As part of their efforts to support users’ mental health, Instagram began testing how users would feel if the ability to see the link count on other users pictures, including their own, would no longer be an option. The only time you’d be able to see your like count would be clicking on your picture and then the likes to see your number at the top.

They decided to test this potential function in Canada, so I’ve been using Instagram while not being able to see the number of likes for quite some time now. And because I’ve been using the new version for a while I’ve noticed a few things about it.

Personally, I find it more annoying and frustrating not seeing other peoples like counts on photos mainly because I’m nosy. Most of the time, I wouldn’t care nor would I compare my likes versus someone else’s simply because I don’t care about things like that. If I don’t like someone or someone I’m not fond of posts a provocative picture (presumably for likes), I want to see their number just so I can make judgments in my head, to be honest. And not seeing that kills me because the snoop in me just wants to know out of curiosity.

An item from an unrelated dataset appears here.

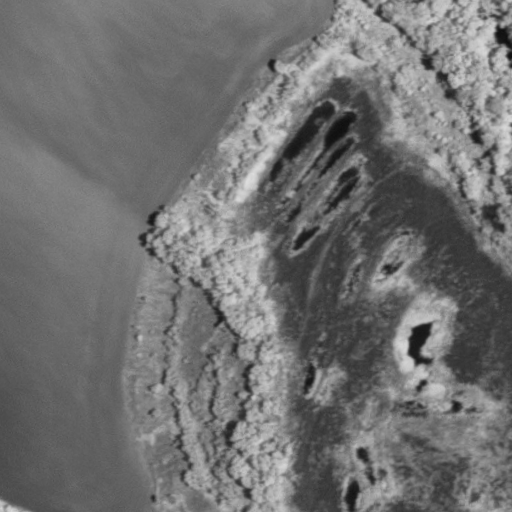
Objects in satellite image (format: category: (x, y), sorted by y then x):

I personally have never found myself competing or obsessing over like counts on someone else’s account. But I can see how other people would.

Obviously, Instagram is known for people broadcasting just the highlights of their lives and not the reality. This can make people feel devalued and attempt to fit those unrealistic goals. I know many people who have said that the pressure to have a more interesting page or try new looks to keep up with a theme affects their lives.

But I do believe that those pressures don’t affect everyone the same way.

Sure, there are people who enjoy having an aesthetic theme simply because they just like a unified look. And there are definitely people who are obsessing over their likes simply because of their competitive nature or the desire to make a career as an influencer or creator.

I feel that the pressure of like counts damages other people’s self-confidence.  The majority of the problem stems from the fact that people post carefully crafted and orchestrated photos. Some people may see this type of post and feel alone and bad about themselves. Hell, we’ve all been there when we’re scrolling through our feeds in bed on a Saturday night. We start feeling lonely and wishing to be doing something else more interesting with our lives. It happens to everyone.

If I could come up with a helpful solution that gives people the best of both worlds it would be to create functions where users filter what information they wish to see. In that way, they can be the ones to edit their intake of negativity and unattainable goals online. Through that, they can hide how many followers someone has, or like counts so they don’t feel like they have to step it up or compete.

My suggestion for Instagram (if they choose to continue with this feature) would be to allow individual users to block the visibility of likes and followers counts. This approach would allow people like me to keep the previous version as it was. This is clearly all up to individual preferences, so why not keep it that way. Users should be able to dictate how it affects them if it even does at all.